Data and code for ACL 2019 paper "Global Textual Relation Embedding for Relational Understanding"
We will release the full relation graph soon!
The filtered relation graph and pre-trained models can be downloaded via Dropbox.
-GloREPlus
|-small_graph --- The filtered relation graph used to train the textual relation embedding in this work.
|-train_data --- The filtered relation graph with the input format of the embedding model, for reference purpose.
|-models --- The pre-trained textual relation embedding models.
For the filtered relation graph, we have the following format. The 3 columns are tab-separated:
textual_relation KB_relation global_co-occurrence_statistics
python 2.7
tensorflow 1.6.0
-code
|-hyperparams.py --- Hyperparamter settings and input/output file names.
|-train.py --- Train textual relation embedding model.
|-eval.py --- Generate textual relation embedding with pre-trained model.

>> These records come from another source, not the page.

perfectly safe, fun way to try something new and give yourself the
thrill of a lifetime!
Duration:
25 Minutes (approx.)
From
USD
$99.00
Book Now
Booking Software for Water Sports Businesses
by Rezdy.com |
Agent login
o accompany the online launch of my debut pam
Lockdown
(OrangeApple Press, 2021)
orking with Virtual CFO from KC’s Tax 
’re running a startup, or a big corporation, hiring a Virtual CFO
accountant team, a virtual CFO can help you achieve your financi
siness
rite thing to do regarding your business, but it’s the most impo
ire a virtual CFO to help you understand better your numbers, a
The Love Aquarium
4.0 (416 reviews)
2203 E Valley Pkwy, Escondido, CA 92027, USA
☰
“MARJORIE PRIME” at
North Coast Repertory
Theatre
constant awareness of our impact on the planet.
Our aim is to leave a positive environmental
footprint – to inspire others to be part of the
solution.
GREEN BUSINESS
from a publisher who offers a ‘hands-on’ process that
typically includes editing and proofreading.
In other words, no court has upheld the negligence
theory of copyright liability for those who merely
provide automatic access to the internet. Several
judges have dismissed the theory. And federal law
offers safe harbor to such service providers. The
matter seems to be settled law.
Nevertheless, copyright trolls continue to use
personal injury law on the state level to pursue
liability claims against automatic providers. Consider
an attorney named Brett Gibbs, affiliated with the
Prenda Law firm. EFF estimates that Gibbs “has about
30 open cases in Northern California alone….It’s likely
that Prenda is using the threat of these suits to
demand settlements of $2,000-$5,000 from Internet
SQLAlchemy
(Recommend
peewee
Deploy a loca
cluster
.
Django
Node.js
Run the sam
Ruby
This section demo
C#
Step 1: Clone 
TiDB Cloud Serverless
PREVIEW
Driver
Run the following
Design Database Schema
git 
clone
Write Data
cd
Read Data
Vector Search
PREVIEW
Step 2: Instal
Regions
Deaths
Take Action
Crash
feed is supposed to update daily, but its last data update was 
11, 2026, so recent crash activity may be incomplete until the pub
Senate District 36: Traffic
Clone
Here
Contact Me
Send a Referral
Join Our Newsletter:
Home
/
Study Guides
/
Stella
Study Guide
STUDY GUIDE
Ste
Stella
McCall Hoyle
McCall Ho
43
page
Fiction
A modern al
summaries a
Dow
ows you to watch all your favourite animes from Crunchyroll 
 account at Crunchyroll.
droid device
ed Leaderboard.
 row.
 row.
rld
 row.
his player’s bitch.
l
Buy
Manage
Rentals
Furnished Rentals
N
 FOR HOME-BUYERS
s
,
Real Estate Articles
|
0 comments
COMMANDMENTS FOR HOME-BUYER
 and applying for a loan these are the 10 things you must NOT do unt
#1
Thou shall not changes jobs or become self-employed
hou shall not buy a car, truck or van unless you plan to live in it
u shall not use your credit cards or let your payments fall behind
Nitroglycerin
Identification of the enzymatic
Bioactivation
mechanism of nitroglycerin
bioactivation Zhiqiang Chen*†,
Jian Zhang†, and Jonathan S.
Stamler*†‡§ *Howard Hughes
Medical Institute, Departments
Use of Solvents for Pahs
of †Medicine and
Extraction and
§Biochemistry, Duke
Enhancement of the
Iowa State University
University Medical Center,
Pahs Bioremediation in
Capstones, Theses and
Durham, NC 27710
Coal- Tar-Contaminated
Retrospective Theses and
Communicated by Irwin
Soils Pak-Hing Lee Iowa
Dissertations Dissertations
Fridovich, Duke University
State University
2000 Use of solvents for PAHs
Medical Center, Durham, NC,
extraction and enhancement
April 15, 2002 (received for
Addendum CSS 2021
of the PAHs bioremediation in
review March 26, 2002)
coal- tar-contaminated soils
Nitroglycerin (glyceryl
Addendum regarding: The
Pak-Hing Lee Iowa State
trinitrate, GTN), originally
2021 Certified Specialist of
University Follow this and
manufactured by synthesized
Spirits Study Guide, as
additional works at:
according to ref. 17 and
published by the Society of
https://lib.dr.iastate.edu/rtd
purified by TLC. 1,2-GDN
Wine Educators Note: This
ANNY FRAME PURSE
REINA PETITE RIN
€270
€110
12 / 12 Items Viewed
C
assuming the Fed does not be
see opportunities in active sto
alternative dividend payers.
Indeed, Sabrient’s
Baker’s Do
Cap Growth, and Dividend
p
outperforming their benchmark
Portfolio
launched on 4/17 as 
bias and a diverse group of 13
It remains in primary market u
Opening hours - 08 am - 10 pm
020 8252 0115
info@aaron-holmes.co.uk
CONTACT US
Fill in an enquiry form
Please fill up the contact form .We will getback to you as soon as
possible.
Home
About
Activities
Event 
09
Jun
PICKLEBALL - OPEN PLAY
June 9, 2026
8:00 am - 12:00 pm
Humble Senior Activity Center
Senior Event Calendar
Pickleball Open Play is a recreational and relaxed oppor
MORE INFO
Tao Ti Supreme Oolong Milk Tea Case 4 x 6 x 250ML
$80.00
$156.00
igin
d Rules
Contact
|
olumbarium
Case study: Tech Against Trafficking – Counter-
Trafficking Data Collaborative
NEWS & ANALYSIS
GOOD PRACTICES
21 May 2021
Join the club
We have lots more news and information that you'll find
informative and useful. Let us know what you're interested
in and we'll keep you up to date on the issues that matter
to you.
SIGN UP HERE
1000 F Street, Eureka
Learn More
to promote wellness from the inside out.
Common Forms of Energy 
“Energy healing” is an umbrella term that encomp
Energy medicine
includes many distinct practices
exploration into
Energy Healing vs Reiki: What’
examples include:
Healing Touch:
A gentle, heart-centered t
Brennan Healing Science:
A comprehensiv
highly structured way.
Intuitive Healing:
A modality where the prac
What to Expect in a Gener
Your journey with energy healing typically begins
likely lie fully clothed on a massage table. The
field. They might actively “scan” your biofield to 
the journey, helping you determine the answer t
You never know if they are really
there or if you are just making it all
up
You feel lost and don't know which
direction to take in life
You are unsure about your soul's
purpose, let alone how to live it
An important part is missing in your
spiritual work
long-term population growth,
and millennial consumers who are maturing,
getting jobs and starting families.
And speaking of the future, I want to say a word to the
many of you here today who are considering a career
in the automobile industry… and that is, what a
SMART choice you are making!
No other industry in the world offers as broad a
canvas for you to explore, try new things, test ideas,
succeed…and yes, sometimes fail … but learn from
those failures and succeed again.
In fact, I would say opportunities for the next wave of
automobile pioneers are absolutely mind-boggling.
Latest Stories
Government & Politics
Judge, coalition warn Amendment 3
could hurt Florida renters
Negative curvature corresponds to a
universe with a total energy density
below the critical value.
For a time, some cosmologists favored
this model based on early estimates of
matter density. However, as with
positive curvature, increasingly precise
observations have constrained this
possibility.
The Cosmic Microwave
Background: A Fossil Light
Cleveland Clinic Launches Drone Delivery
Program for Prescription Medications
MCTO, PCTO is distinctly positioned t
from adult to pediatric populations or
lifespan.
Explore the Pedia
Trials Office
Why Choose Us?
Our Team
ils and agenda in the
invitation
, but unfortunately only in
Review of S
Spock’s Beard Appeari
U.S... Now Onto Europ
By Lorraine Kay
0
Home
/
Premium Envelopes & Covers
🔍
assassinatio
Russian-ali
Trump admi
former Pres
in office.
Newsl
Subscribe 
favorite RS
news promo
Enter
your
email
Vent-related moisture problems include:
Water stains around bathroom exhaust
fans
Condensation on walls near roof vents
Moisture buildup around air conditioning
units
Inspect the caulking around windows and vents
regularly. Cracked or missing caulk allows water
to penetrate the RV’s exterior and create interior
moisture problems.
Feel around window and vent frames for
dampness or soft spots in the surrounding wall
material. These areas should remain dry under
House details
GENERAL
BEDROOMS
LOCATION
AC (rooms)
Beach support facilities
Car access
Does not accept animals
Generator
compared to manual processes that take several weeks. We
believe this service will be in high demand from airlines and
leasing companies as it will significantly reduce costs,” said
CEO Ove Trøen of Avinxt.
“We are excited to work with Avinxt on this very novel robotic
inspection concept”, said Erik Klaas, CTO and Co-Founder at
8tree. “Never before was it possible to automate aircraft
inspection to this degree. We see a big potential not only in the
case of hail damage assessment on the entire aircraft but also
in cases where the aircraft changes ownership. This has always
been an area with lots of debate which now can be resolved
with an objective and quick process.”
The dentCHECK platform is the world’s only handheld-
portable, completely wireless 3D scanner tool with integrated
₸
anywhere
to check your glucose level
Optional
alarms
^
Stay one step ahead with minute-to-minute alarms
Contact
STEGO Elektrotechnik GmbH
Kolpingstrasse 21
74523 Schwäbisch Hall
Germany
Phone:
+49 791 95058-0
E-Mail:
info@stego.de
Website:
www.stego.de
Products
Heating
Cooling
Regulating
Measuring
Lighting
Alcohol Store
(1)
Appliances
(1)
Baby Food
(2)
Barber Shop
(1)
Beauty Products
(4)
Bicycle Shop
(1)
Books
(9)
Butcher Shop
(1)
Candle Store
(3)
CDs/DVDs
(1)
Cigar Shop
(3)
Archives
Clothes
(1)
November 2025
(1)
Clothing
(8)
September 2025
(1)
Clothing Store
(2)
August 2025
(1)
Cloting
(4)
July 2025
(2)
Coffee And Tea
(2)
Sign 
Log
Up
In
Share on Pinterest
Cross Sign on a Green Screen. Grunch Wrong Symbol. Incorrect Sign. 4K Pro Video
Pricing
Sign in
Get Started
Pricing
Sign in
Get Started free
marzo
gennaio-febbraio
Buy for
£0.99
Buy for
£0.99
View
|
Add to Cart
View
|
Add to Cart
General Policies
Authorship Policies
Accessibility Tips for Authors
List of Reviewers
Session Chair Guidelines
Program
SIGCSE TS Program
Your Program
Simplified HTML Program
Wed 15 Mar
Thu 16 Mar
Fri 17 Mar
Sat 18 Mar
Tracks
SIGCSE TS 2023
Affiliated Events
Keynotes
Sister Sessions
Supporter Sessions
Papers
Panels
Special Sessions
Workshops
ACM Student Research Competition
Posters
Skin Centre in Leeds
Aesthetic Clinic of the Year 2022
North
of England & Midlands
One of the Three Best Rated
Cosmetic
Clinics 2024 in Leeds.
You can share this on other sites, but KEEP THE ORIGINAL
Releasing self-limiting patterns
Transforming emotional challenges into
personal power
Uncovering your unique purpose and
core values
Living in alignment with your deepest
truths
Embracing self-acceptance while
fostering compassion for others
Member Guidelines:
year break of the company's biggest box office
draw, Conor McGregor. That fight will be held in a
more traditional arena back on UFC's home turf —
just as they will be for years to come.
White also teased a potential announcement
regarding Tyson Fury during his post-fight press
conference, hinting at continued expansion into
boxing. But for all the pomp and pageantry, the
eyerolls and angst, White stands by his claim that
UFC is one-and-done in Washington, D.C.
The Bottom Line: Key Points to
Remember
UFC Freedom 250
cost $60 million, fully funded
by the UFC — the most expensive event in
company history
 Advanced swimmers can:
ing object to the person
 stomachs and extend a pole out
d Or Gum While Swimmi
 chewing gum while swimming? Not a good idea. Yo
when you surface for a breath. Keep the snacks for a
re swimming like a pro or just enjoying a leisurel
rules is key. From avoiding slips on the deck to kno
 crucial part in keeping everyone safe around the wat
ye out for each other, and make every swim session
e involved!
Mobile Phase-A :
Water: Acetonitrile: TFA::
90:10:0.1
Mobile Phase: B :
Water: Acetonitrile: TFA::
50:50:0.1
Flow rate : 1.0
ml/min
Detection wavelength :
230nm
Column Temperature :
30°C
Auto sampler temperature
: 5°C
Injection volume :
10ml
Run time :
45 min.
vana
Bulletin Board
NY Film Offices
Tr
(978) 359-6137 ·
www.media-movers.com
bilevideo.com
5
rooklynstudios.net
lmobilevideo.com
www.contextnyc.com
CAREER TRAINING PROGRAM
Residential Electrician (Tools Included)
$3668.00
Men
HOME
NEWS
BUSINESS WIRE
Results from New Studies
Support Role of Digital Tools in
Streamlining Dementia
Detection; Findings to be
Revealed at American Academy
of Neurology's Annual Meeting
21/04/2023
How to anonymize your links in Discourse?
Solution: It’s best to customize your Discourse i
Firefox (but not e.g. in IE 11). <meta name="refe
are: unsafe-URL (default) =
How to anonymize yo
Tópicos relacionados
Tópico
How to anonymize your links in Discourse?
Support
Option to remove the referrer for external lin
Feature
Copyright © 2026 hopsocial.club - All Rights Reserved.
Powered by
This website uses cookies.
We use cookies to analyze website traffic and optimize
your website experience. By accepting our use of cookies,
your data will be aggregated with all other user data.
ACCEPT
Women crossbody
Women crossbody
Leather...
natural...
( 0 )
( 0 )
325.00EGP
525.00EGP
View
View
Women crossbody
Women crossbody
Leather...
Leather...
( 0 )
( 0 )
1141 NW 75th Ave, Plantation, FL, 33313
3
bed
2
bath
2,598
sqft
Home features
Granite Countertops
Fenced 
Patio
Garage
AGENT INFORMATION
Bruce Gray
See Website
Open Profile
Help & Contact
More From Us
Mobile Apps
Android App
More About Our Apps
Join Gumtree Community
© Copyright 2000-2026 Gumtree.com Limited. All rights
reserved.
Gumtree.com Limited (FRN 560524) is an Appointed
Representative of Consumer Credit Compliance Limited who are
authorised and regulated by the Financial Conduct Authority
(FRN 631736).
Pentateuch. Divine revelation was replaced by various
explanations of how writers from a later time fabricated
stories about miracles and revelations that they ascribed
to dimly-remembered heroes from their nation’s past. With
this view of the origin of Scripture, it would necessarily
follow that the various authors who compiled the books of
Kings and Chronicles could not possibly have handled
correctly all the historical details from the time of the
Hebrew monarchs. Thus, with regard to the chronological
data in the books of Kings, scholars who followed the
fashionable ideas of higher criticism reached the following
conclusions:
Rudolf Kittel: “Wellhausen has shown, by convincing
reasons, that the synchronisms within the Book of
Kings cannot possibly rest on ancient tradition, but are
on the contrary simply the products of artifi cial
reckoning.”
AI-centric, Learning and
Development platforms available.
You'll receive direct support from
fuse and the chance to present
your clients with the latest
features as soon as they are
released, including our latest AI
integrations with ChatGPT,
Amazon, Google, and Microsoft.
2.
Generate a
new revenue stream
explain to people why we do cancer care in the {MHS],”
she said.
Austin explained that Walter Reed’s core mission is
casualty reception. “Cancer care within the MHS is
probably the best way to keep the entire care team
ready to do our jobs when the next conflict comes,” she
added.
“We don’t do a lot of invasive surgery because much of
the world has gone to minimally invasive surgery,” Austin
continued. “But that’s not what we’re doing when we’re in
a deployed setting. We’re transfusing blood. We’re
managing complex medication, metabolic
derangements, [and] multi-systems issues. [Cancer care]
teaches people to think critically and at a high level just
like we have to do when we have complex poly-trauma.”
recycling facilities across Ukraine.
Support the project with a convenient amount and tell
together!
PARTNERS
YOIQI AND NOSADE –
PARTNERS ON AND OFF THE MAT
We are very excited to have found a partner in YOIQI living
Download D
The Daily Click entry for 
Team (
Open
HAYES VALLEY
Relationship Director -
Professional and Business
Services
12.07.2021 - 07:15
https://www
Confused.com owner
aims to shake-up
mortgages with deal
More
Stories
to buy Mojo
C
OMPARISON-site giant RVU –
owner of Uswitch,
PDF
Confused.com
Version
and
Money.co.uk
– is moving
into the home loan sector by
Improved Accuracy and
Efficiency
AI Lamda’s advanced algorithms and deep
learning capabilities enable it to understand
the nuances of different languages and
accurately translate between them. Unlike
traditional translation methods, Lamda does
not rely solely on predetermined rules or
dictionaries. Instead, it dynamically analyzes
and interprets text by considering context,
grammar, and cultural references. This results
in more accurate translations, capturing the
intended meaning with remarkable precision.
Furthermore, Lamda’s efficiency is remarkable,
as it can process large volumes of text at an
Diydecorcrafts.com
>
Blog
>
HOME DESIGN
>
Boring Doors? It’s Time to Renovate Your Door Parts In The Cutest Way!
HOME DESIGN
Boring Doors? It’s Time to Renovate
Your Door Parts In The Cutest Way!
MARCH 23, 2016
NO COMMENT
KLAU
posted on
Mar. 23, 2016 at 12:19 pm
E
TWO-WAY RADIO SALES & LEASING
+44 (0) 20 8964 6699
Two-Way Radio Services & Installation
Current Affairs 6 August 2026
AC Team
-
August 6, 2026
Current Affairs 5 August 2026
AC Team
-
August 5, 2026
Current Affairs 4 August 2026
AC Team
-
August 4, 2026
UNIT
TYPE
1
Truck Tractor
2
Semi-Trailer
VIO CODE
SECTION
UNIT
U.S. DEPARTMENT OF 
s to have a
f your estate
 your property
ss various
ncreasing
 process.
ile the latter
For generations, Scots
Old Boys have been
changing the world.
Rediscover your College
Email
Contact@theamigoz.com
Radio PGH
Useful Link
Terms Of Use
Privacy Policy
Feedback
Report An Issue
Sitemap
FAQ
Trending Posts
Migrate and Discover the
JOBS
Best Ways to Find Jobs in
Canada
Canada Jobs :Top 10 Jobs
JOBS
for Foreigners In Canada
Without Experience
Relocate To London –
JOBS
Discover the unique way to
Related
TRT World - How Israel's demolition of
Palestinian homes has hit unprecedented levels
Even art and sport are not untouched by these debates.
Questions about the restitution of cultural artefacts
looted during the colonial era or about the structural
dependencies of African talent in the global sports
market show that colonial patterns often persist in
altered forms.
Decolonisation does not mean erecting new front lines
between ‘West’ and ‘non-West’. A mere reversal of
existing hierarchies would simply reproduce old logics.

|-model.py --- The Transformer embedding model.
|-baseline.py --- The RNN embedding model.
|-data_utils.py --- Utility functions.
-data
|-kb_relation2id.txt --- Target KB relations.
|-vocab.txt --- Vocabulary file.
|-test.txt --- A sample textual relation input file.
-model
to store the pre-trained models.
-result
to store the result embeddings.
Create two directories named model
and result
, to store pre-trained models and the result textual relation embeddings, respectively.
$ mkdir model
$ mkdir result
Put the pre-trained embedding model under model/
directory. Change the model_dir
variable in hyperparams.py
to the name of the pre-trained model you want to use.
Prepare the input textual relations (parsed with universial dependency) in a single file, with one textual relation per line. The tokens (including both lexical words and dependency relations) are seperated by "##". Refer to a sample input file data/test.txt
.
Put the the input textual relations file under data/
directory as test.txt. Specify your output file name as the output_file
variable in hyperparams.py
. Then run eval.py
to produce embeddings of the input textual relations:
$ python eval.py
The output file of the textual relation embeddings have the similar format as word2vec.